— Instructions to follow —
Write out the line that has "Rubrica Ateneo |" in it, along with each line that comes after it until the listing ends, and add nothing.
───
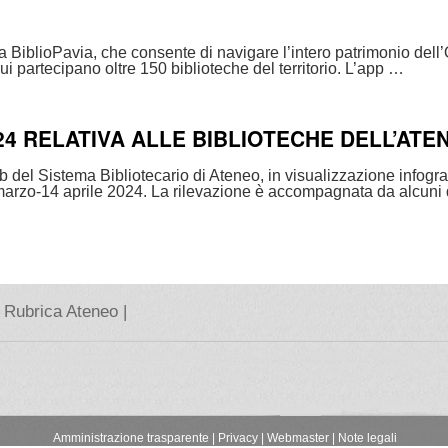
ta BiblioPavia, che consente di navigare l’intero patrimonio de
cui partecipano oltre 150 biblioteche del territorio. L’app …
4 RELATIVA ALLE BIBLIOTECHE DELL’ATE
del Sistema Bibliotecario di Ateneo, in visualizzazione infografic
5 marzo-14 aprile 2024. La rilevazione è accompagnata da alcuni 
Rubrica Ateneo |
Amministrazione trasparente
|
Privacy |
Webmaster |
Note legali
───
— Task solution —
Rubrica Ateneo |
Amministrazione trasparente
|
Privacy |
Webmaster |
Note legali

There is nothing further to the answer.